▶ Tujuan Tugas: Tuliskan kembali bagian dokumen sumber tentang sanitasi, mulai dari "Kasubdit Drainase Direktorat" sampai "tersebut bisa tercapai.", tanpa mengubah satu kata pun.

Dibanding negara lain di Asia Tenggara, akses sanitasi dan air bersih di Indonesia masih tertinggal. Belum adanya regulasi dan komitmen pemerintah kabupaten/kota menjadi penyebab utama.
Kasubdit Drainase Direktorat Pengembangan Penyehatan Lingkungan Pemukiman (PPLP) Kementerian Pekerjaan Umum, Suharsono mengatakan, regulasi dimaksudkan untuk memberikan payung hukum yang kuat dalam mewujudkan program sanitasi yang sehat.
“Diperlukan sinergi bersama antara pemerintah pusat, provinsi dan daerah agar bisa terealisasi,” ujar Suharsono, usai meluncurkan Layanan Lumpur Tinja Terjadwal (L2T2) di Lodji Gandrung Solo, Jawa Tengah, Jumat (23/10).
Pihaknya menargetkan, pada 2019 Indonesia harus menjadi negara dengan akses sanitasi yang sehat dan baik. Pihaknya optimis target menuju negara yang memiliki akses sanitasi tersebut bisa tercapai.

▶ Data Terkumpul:
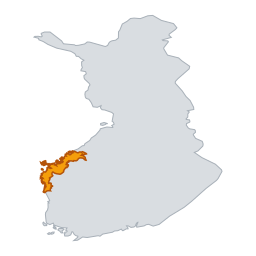 Ostrobothnia highlighted on a map of Finland
{"feature_id": "FIN-3182", "entity_name": "Ostrobothnia", "entity_type": "Province", "adm_level": 1, "iso_a3": "FIN", "parent_name": "Finland", "parent_adm1": "", "projection": "natural_earth1", "projection_center": [22.043, 62.87], "detail": "fine", "context": "in_parent", "style": "filled", "palette": "amber", "viewbox_px": 256, "rotation_deg": 0, "n_neighbors": 0, "source": "natural_earth", "source_scale": "10m", "svg_char_len": 8805}
<svg xmlns="http://www.w3.org/2000/svg" viewBox="0 0 256 256"><path d="M93.1,106.8L91.3,102.7L88.9,99.3L86.2,98.4L85.3,97.0L84.9,94.2L85.3,92.0L88.0,90.0L88.5,87.1L90.0,84.9L89.2,83.4L84.8,79.3L84.1,78.0L83.9,75.7L86.3,73.7L85.6,71.6L80.9,70.8L81.1,69.6L82.4,67.5L81.7,65.7L81.6,61.9L83.9,60.2L81.2,58.8L78.5,56.4L76.3,56.3L74.9,53.7L70.8,51.3L56.6,48.1L47.9,44.4L43.2,41.5L38.9,39.8L38.5,38.3L34.0,37.1L34.9,36.4L38.4,36.3L41.3,36.9L42.3,36.1L41.1,33.9L41.3,33.3L44.6,32.0L50.0,32.0L61.6,40.9L63.5,43.8L74.4,44.8L75.6,45.5L78.5,45.3L84.8,43.9L87.2,42.0L89.6,42.1L105.3,46.5L107.6,45.5L109.0,42.8L110.2,41.6L112.0,40.8L115.6,40.2L118.4,38.0L118.5,31.8L119.8,30.1L122.3,24.0L127.1,21.3L130.5,18.5L134.0,18.1L140.4,18.6L147.8,15.8L152.7,15.4L161.4,20.4L173.5,23.6L176.9,27.8L175.4,29.5L169.2,34.1L169.0,35.3L171.3,37.4L162.3,39.9L163.0,40.6L167.8,40.9L168.4,41.8L163.8,47.7L163.7,48.7L167.5,55.1L178.6,57.9L181.7,60.7L189.7,66.3L189.1,68.9L177.9,78.7L175.4,81.4L175.2,83.1L182.2,90.9L186.0,96.5L190.1,100.5L193.6,107.2L193.8,109.5L187.5,110.7L189.3,112.0L187.8,114.0L187.8,117.0L186.0,119.0L186.4,119.5L189.5,119.9L189.9,121.3L189.7,122.1L186.5,123.6L186.3,125.1L188.1,127.8L189.5,128.8L194.5,129.6L195.2,130.3L195.5,132.3L193.3,134.2L193.3,134.9L195.6,138.4L202.2,141.3L203.0,143.4L203.1,144.8L202.8,146.1L198.0,150.9L194.3,152.4L201.9,157.6L215.4,164.2L221.5,169.8L222.0,171.4L218.1,178.5L216.5,180.4L206.1,188.4L191.4,201.5L184.0,207.4L169.5,216.2L159.1,224.4L153.2,226.1L148.6,224.3L146.3,224.7L144.1,225.9L136.8,227.2L136.5,225.9L137.9,222.3L137.3,222.4L136.0,224.1L135.4,226.0L134.0,227.0L131.0,227.4L128.0,225.8L126.5,225.8L128.1,228.2L128.0,228.9L126.4,228.8L123.2,230.6L122.4,230.6L121.3,229.1L117.8,230.7L114.5,231.0L112.5,232.2L102.7,234.1L100.0,236.2L98.2,235.7L87.2,237.5L82.6,237.0L77.6,240.2L73.7,240.6L77.7,237.3L77.9,236.2L75.8,235.6L74.2,234.4L72.8,231.9L72.0,231.7L70.7,234.9L68.1,236.0L64.8,236.0L64.4,234.6L65.0,233.3L64.5,233.1L64.9,232.1L66.6,232.0L67.1,231.5L67.0,230.8L65.7,230.2L67.0,228.0L61.2,227.5L54.1,225.1L53.2,223.1L49.8,224.6L46.7,223.1L46.2,222.1L45.4,214.6L45.7,212.5L47.5,210.0L48.1,207.5L48.0,202.9L49.0,202.9L47.8,201.4L49.5,201.0L49.7,200.5L45.9,193.2L43.6,191.5L45.4,186.2L45.2,185.0L44.9,183.6L42.1,182.0L41.1,177.3L41.8,174.7L47.2,169.9L47.5,168.1L50.6,168.0L49.2,166.3L48.8,164.3L53.2,163.5L54.8,164.1L58.7,163.4L62.2,161.9L60.8,159.1L62.6,159.0L62.0,158.3L62.1,157.6L63.5,157.9L65.7,155.9L65.8,154.4L69.7,153.6L74.1,150.5L78.1,148.9L82.3,145.8L84.1,145.6L85.0,143.6L89.7,140.5L91.3,138.0L95.6,135.1L99.9,130.2L100.3,128.8L106.8,127.0L112.8,127.5L112.6,126.3L111.7,125.5L114.1,124.2L113.5,122.3L112.1,121.3L113.5,113.9L111.7,112.4L104.8,110.0L102.0,109.7L100.4,107.8L101.1,105.6L97.4,107.3L93.1,106.8ZM58.9,228.5L62.9,228.5L64.0,229.7L62.2,230.5L62.0,231.4L63.0,232.9L61.2,232.9L60.0,231.3L58.0,230.1L58.9,228.5ZM105.2,124.6L102.7,125.4L100.6,124.9L100.6,123.5L104.1,122.5L107.7,123.6L105.9,123.9L105.2,124.6ZM43.4,162.6L43.3,163.9L45.7,163.0L46.7,163.3L46.5,164.4L45.7,164.2L43.7,165.4L41.9,164.4L40.8,162.6L43.4,162.6ZM46.9,224.6L46.7,225.6L44.3,225.7L43.3,224.7L42.8,222.9L43.7,222.1L44.3,223.1L46.9,224.6ZM56.5,229.0L55.2,229.1L53.4,228.0L53.2,227.5L53.9,227.3L53.6,225.9L55.0,226.7L55.8,227.5L55.0,227.7L56.5,229.0ZM53.7,233.5L51.9,234.2L51.2,234.1L51.4,232.7L52.5,232.1L54.2,232.1L53.7,233.5ZM50.0,234.2L48.5,234.4L47.5,233.8L49.0,232.7L50.1,232.8L50.4,233.4L50.0,234.2Z" fill="#d9dde1" stroke="#a8b0b8" stroke-width="1"/><path d="M44.7,192.6L44.0,192.4L44.3,191.9L44.1,191.7L43.3,191.6L44.0,190.1L44.1,189.6L44.2,188.5L44.4,188.3L44.6,188.8L44.9,188.2L45.0,187.8L44.9,187.6L45.1,187.3L45.9,186.9L46.0,186.6L45.8,186.4L45.4,186.1L45.7,185.3L45.4,185.3L45.0,185.8L44.7,186.1L45.0,184.7L45.0,183.6L45.1,183.3L44.2,183.5L43.9,183.4L43.8,183.2L43.8,182.9L43.9,182.6L44.1,182.4L43.9,182.0L42.8,183.2L42.8,183.4L43.0,183.7L42.6,183.7L42.5,183.3L42.8,182.5L42.4,182.4L42.8,181.9L42.5,181.7L42.1,181.8L41.6,182.2L41.5,181.9L41.9,180.8L41.4,181.0L41.3,180.9L41.3,180.1L41.4,179.8L41.9,179.4L41.5,178.8L42.5,178.1L42.9,178.2L42.6,177.8L41.4,177.6L41.1,177.3L40.7,177.5L40.4,177.9L40.4,177.3L40.7,176.5L40.6,176.0L41.5,175.8L41.9,175.5L42.1,175.1L42.1,174.9L41.7,174.8L41.3,174.4L41.2,174.0L41.3,173.7L41.5,173.5L41.9,173.4L42.5,173.7L43.0,173.0L43.2,172.0L43.5,171.8L43.9,171.8L45.1,172.1L45.5,172.0L46.1,171.5L46.6,170.1L47.3,169.9L47.1,169.1L47.0,168.0L47.0,167.9L47.6,167.9L47.7,167.5L47.9,167.2L48.4,167.4L49.1,167.9L50.2,168.3L50.7,168.4L51.3,168.2L50.5,167.6L49.0,166.7L48.9,166.4L49.2,166.1L48.8,166.2L48.5,166.2L48.4,166.0L48.3,165.4L48.1,165.3L48.2,165.1L48.9,165.0L48.9,164.9L48.2,164.7L47.9,164.2L48.1,164.0L49.0,163.6L50.0,164.3L50.5,164.4L50.9,163.9L51.7,164.3L52.2,164.4L52.6,164.2L51.5,163.9L52.2,163.5L53.2,163.5L54.4,163.0L54.8,163.0L54.6,163.6L54.8,164.4L54.6,164.9L55.0,164.9L56.4,165.6L55.9,164.7L56.6,164.4L57.1,163.5L57.4,163.3L57.9,163.8L58.2,163.8L58.8,163.5L59.4,163.7L59.7,163.6L59.8,163.6L59.8,163.3L60.2,163.5L60.9,162.9L61.5,162.1L62.0,162.7L62.4,162.5L63.1,161.7L62.4,160.8L61.9,160.5L61.0,159.6L60.4,159.6L60.2,159.4L60.0,159.2L59.9,158.6L60.3,158.3L60.9,158.3L61.9,159.1L63.0,159.3L63.6,159.5L62.1,158.6L61.5,157.9L61.3,157.4L61.5,157.1L62.5,157.2L62.4,157.6L62.4,157.8L63.2,158.0L63.5,158.2L63.5,158.7L64.2,158.3L64.0,157.9L64.1,157.7L64.6,156.5L65.2,156.0L65.2,155.8L66.1,156.0L65.9,155.7L65.2,154.9L65.8,154.5L65.7,154.2L66.4,154.3L66.7,154.2L66.9,153.8L66.8,153.1L67.2,153.2L67.6,153.6L67.8,153.3L67.9,153.1L68.3,153.2L68.8,153.6L68.8,153.9L68.8,154.2L69.3,154.8L70.0,154.8L70.6,154.5L70.9,154.4L71.0,153.9L71.1,153.7L71.4,153.5L71.9,153.3L72.2,153.1L71.0,152.6L72.2,152.6L71.7,152.2L72.2,152.3L72.6,152.3L72.7,151.8L72.3,151.6L72.1,151.4L72.2,151.1L72.5,151.0L72.9,151.0L73.1,151.1L73.4,151.6L73.7,151.9L73.9,151.8L73.9,151.6L73.7,151.3L74.0,151.4L74.5,151.3L77.3,152.7L78.1,152.8L79.4,152.0L80.1,151.9L81.6,152.3L82.1,151.7L82.5,151.7L84.0,152.3L86.2,153.5L86.5,153.9L86.3,154.0L84.4,154.3L83.3,154.7L82.8,154.5L82.5,153.9L82.4,153.9L82.1,154.1L82.2,154.6L81.9,154.8L81.9,155.1L81.5,155.3L82.4,155.5L83.3,155.5L83.7,155.6L83.9,156.4L84.9,157.0L85.2,157.4L85.6,159.4L85.8,159.7L86.2,160.2L86.1,160.3L85.2,160.0L84.5,159.6L83.4,158.4L82.6,158.1L81.7,158.0L80.0,157.9L79.1,158.2L78.4,158.7L77.4,160.1L76.6,160.6L76.0,160.8L73.7,160.6L73.5,160.8L73.5,161.2L73.2,161.3L71.6,160.9L69.4,160.9L69.6,161.1L67.9,161.8L68.3,162.2L67.2,162.5L66.6,162.8L66.5,163.0L66.5,163.3L67.0,163.4L67.0,163.6L66.6,164.0L67.0,164.0L66.7,164.7L68.1,164.6L68.4,165.0L68.3,165.8L67.9,165.9L67.7,166.1L67.8,166.2L67.8,166.5L67.6,167.0L67.3,167.1L66.8,167.1L66.2,167.2L66.0,167.4L66.3,167.7L65.9,167.8L65.3,168.2L64.1,169.8L63.9,170.4L63.6,171.0L63.7,171.6L63.5,172.0L61.7,173.4L60.9,173.9L60.4,174.1L59.8,174.2L56.5,173.7L55.2,173.3L54.4,173.0L53.0,172.0L52.6,172.1L52.0,173.1L51.9,173.9L51.9,174.2L52.1,174.8L52.8,175.5L52.7,175.9L51.4,176.9L49.5,177.8L49.6,178.5L50.0,178.7L49.9,179.0L49.5,180.1L48.9,181.0L48.8,181.5L48.9,182.0L48.7,182.4L48.5,182.7L48.6,182.9L49.0,183.0L48.9,183.3L50.3,183.0L50.9,183.2L51.2,183.4L51.2,183.7L50.8,183.7L51.1,184.5L51.1,185.2L51.3,185.5L52.1,185.7L52.4,185.9L52.6,186.1L52.5,186.3L51.2,186.6L51.0,186.9L51.0,187.2L51.4,187.7L51.4,188.0L50.6,188.1L50.4,188.8L50.2,190.4L50.5,190.8L48.4,190.7L47.5,190.8L46.6,191.1L45.5,192.1L45.1,192.3L44.7,192.6ZM46.7,163.3L46.5,163.6L46.5,163.9L46.8,164.4L45.9,164.6L45.6,164.5L45.9,164.2L45.6,164.2L44.4,164.9L44.4,165.0L44.9,165.1L44.6,165.3L43.6,165.5L42.9,164.7L42.6,164.5L42.1,164.8L41.9,164.8L41.7,164.4L42.0,164.4L42.0,164.2L41.1,163.6L40.7,162.4L41.4,162.8L42.8,162.6L43.6,162.6L43.1,162.9L42.7,163.5L42.8,163.7L42.7,163.8L43.0,163.9L43.9,163.9L44.3,164.1L44.5,163.8L44.4,163.5L44.8,163.2L45.5,163.0L46.2,163.0L46.7,163.3ZM59.1,163.2L58.1,163.0L58.0,162.9L57.8,162.6L58.1,162.4L58.2,162.2L57.8,161.7L58.6,161.5L58.9,161.6L59.4,161.9L59.6,161.7L60.0,161.9L60.2,161.7L60.5,161.3L60.8,161.8L60.9,162.0L60.5,162.6L60.3,162.7L59.9,162.7L59.4,162.4L58.6,162.5L59.4,162.7L59.5,162.9L59.1,163.2ZM70.6,151.5L70.9,151.5L70.5,152.4L70.1,152.2L70.0,152.3L70.1,152.5L69.4,152.8L68.8,152.4L68.4,151.8L69.3,151.3L69.8,151.2L70.1,151.2L70.4,151.5L70.6,151.5ZM44.9,162.4L44.8,162.0L44.2,162.1L43.3,161.5L45.3,160.7L45.8,161.0L45.8,161.4L45.6,161.8L44.9,162.4ZM42.9,170.0L42.6,169.9L42.2,170.0L41.9,169.9L41.7,169.6L41.9,169.6L42.1,169.4L41.8,169.2L41.6,169.0L41.6,168.8L41.9,168.6L42.7,169.0L43.1,169.4L43.1,169.7L43.2,169.9L42.9,170.0ZM55.9,161.4L55.8,161.2L56.6,160.2L57.2,160.3L57.7,160.2L58.3,160.3L58.0,160.4L58.1,160.6L58.0,160.8L57.7,160.8L57.1,160.7L56.9,160.7L56.6,161.0L55.9,161.4ZM56.8,161.6L57.2,161.6L57.7,162.1L57.5,162.5L56.9,162.6L56.7,162.3L56.5,162.6L56.3,162.6L56.2,162.4L56.3,162.2L56.5,161.9L57.2,161.9L56.8,161.6Z" fill="#f59e0b" stroke="#b45309" stroke-width="1.5"/></svg>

▶ Jawaban yang Diharapkan:
Kasubdit Drainase Direktorat Pengembangan Penyehatan Lingkungan Pemukiman (PPLP) Kementerian Pekerjaan Umum, Suharsono mengatakan, regulasi dimaksudkan untuk memberikan payung hukum yang kuat dalam mewujudkan program sanitasi yang sehat.
“Diperlukan sinergi bersama antara pemerintah pusat, provinsi dan daerah agar bisa terealisasi,” ujar Suharsono, usai meluncurkan Layanan Lumpur Tinja Terjadwal (L2T2) di Lodji Gandrung Solo, Jawa Tengah, Jumat (23/10).
Pihaknya menargetkan, pada 2019 Indonesia harus menjadi negara dengan akses sanitasi yang sehat dan baik. Pihaknya optimis target menuju negara yang memiliki akses sanitasi tersebut bisa tercapai.